I think you're right, but I'm very curious as to what theory they would use to overturn it if they couldn't grasp at some idiosyncratic procedural glitch to spare themselves from having to confront the core question.

I've been a fan of the following theory. Donald Trump could not have entered into a quid pro quo arrangement (trading money for official acts) with Donald Trump by using his own money to pay for his own expense (regardless of whether the FEC's interpretation of 'private use' holds, though this would be a perfectly fine alternate theory), just because he used an intermediary for the transaction. Since the underlying crime referenced by the conviction is a federal crime, there is a substantial federal question, and prior Supreme Court precedent has established that the federal statutes in question can only withstand First Amendment scrutiny to the extent that they are interpreted in a tailored fashion so as to only address quid pro pro or the appearance thereof. Vacate and remand the question of whether the jury instructions were such that they can sustain the conviction, given that the federal crime alleged is actually not a crime.

Many easy ones.

  1. Jury verdict has to be unanimous. The idea that the key can pick and choose in a case that is not mallum in se is prohibited under the due process regime.

  2. Federal preemption — congress vested sole authority in DOJ and FEC to enforce FECA because there was a strong interest in a uniform application of the law (in part because it conflicts with the first amendment and in part because it is a federal election). The state can’t use this federal law as a predicate because of preemption.
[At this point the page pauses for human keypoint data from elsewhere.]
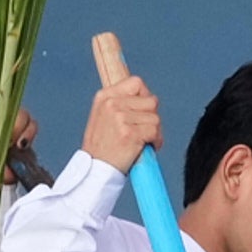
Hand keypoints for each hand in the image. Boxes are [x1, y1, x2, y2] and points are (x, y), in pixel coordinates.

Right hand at [82, 32, 157, 170]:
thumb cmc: (103, 146)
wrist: (95, 169)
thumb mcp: (104, 116)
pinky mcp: (129, 133)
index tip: (143, 112)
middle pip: (151, 101)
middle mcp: (111, 104)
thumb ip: (121, 103)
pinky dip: (156, 141)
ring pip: (155, 118)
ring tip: (143, 142)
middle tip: (144, 131)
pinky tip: (145, 148)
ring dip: (155, 132)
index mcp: (104, 96)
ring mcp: (119, 117)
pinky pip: (155, 131)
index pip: (136, 83)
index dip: (145, 96)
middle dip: (152, 117)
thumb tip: (146, 96)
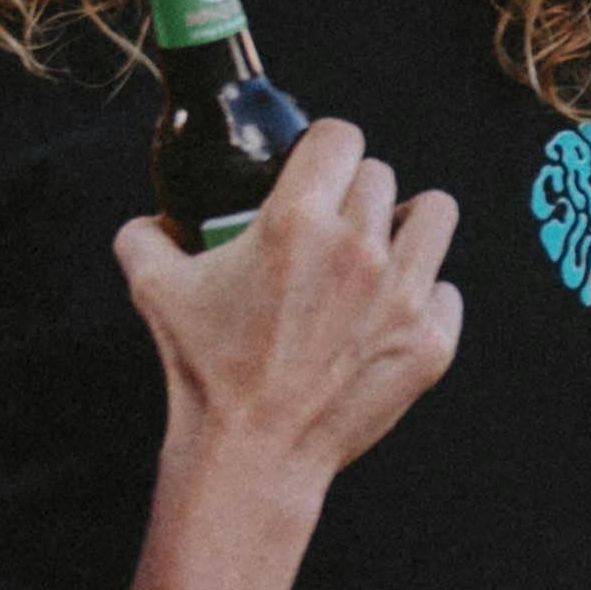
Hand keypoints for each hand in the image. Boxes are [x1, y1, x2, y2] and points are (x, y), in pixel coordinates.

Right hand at [112, 116, 464, 500]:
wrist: (252, 453)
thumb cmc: (204, 370)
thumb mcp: (156, 290)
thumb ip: (144, 237)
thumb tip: (150, 221)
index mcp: (297, 221)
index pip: (341, 136)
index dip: (325, 149)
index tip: (316, 171)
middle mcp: (359, 249)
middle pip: (381, 175)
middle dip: (353, 193)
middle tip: (331, 227)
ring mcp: (403, 295)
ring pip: (435, 214)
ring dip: (407, 225)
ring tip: (380, 250)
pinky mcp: (431, 340)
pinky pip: (446, 289)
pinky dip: (423, 297)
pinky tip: (387, 315)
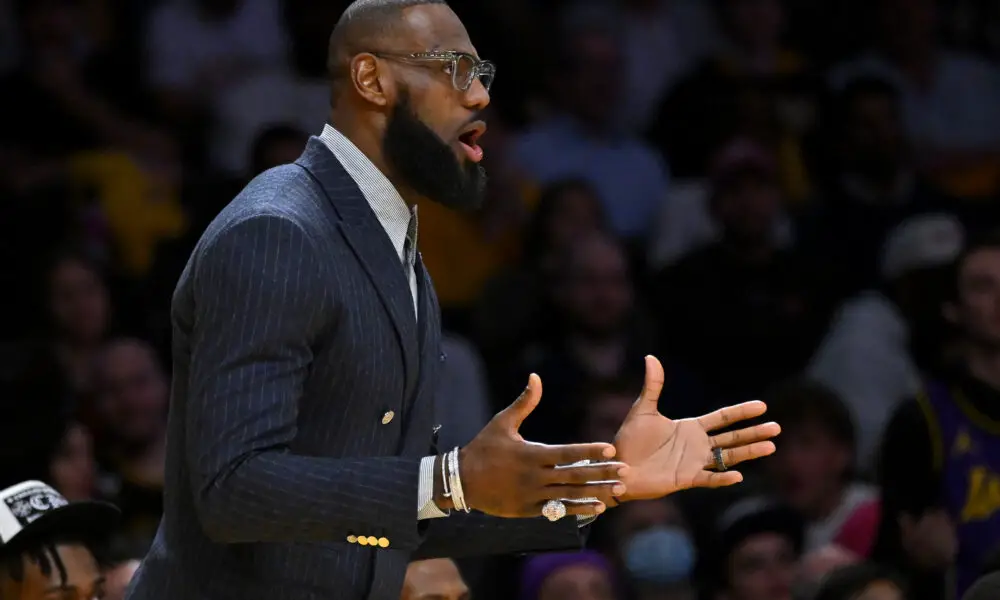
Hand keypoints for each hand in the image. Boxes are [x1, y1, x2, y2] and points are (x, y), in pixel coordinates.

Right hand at [451, 374, 628, 518]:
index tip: (611, 448)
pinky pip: (559, 509)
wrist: (461, 481)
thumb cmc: (483, 448)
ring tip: (618, 491)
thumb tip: (536, 377)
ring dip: (596, 493)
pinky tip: (598, 507)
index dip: (589, 451)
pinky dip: (579, 509)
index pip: (567, 453)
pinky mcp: (530, 509)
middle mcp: (535, 476)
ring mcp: (533, 495)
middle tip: (626, 470)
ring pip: (570, 495)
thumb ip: (524, 402)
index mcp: (531, 454)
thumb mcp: (502, 422)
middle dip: (602, 473)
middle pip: (575, 476)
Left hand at [614, 356, 779, 501]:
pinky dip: (723, 478)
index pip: (723, 418)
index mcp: (691, 428)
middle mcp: (697, 445)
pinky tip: (738, 475)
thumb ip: (653, 386)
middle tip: (777, 428)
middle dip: (754, 432)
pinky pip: (708, 479)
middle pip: (732, 438)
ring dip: (748, 453)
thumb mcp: (643, 410)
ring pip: (727, 458)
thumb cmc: (630, 439)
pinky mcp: (686, 479)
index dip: (741, 412)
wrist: (618, 465)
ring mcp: (694, 463)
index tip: (762, 406)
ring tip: (770, 447)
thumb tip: (651, 357)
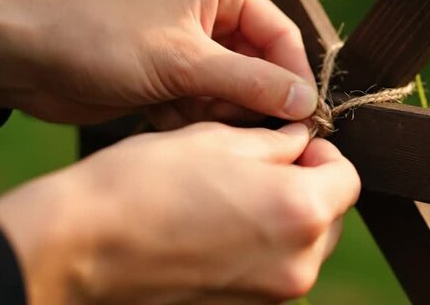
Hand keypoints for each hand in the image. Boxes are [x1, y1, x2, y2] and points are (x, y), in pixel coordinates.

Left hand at [0, 0, 315, 127]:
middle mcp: (214, 16)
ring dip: (212, 110)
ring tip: (180, 109)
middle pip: (259, 67)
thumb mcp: (184, 62)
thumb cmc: (102, 41)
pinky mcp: (173, 76)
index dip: (294, 79)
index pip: (282, 35)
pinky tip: (158, 110)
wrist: (29, 59)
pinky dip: (188, 115)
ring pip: (233, 91)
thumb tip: (307, 102)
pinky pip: (205, 103)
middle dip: (244, 98)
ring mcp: (192, 47)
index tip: (303, 119)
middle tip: (222, 117)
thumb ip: (251, 82)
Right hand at [0, 123, 359, 303]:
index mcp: (299, 212)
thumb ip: (277, 142)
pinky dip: (265, 245)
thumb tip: (301, 140)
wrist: (81, 247)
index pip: (348, 179)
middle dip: (311, 185)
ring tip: (241, 193)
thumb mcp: (219, 141)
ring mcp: (271, 296)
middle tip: (272, 164)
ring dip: (288, 216)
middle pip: (331, 216)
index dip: (326, 153)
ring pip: (305, 245)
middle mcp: (296, 264)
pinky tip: (224, 224)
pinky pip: (274, 269)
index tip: (299, 143)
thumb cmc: (146, 183)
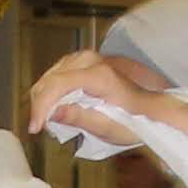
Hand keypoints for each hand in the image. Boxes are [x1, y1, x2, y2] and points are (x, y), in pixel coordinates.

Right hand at [21, 49, 187, 151]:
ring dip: (44, 98)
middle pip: (51, 79)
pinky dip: (52, 91)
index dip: (42, 107)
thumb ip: (79, 118)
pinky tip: (53, 108)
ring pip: (51, 75)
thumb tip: (51, 114)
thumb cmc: (136, 120)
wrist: (152, 109)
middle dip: (40, 104)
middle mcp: (91, 60)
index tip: (35, 127)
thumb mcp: (108, 127)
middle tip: (39, 128)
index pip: (59, 85)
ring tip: (44, 120)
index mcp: (99, 75)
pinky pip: (59, 74)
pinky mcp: (85, 63)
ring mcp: (88, 59)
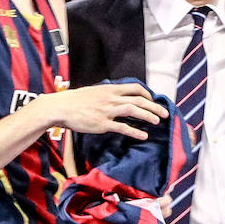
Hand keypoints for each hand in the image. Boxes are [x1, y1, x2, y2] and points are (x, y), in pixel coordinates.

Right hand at [52, 83, 166, 138]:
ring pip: (133, 110)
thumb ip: (106, 95)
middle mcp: (110, 98)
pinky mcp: (102, 123)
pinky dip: (135, 131)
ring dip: (148, 116)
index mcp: (109, 89)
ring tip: (158, 122)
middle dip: (154, 106)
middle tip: (165, 113)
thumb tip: (116, 98)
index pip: (135, 88)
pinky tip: (143, 136)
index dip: (147, 94)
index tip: (153, 101)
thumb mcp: (93, 92)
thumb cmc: (74, 101)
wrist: (60, 107)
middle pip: (138, 99)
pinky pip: (122, 127)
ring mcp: (107, 110)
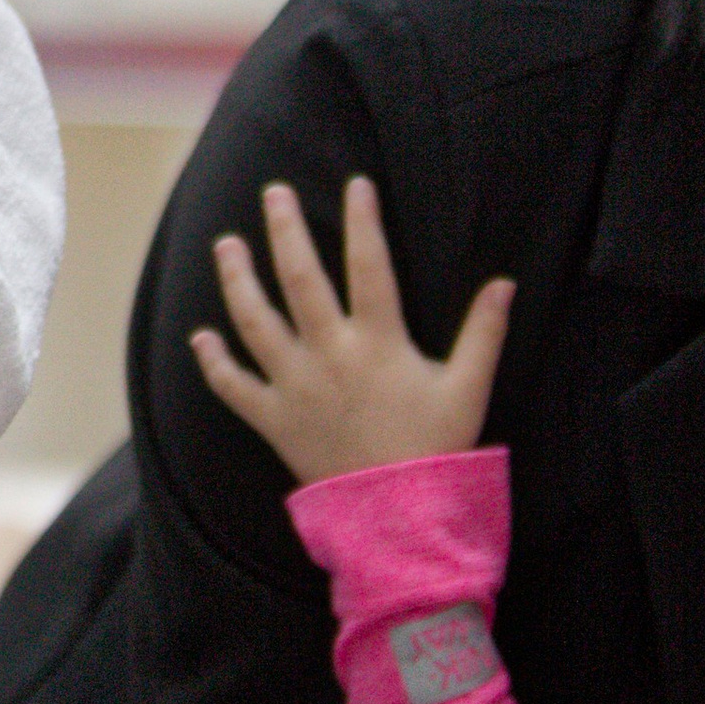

  3. They could say the judge gave the wrong instructions not explaining FECA well (including botching the willfulness standard).

  4. Evidence was obtained that the recent ruling likely says was inappropriately obtained.

These are probably the most straightforward at the scotus level but there are more.

But I’m not sure it goes to scotus. Trump’s team can pick an appellate judge to immediately hear an appeal to stay the order. There are many reasons to junk this case. I think the NY appellate stays any jail sentence immediately.

Yeah, all fine, but I am thinking of those as idiosyncratic procedural glitches. I mean, suppose that the state convicted him of some dumb white collar crime that he was definitely guilty of and tried to jail him via impeccable process. Obviously it's untenable for an elected president to be jailed by New York State. But what theory would the Supreme Court use to prevent it? Straight-up vertical separation of powers? It would be fun to find out.

If jailed legitimately and elected, then i believe the court would say that because the constitution requires the president to take care that the laws are faithfully executed and doing so is incompatible with being jailed, the supremacy clause tolls the jail time while the president is in office.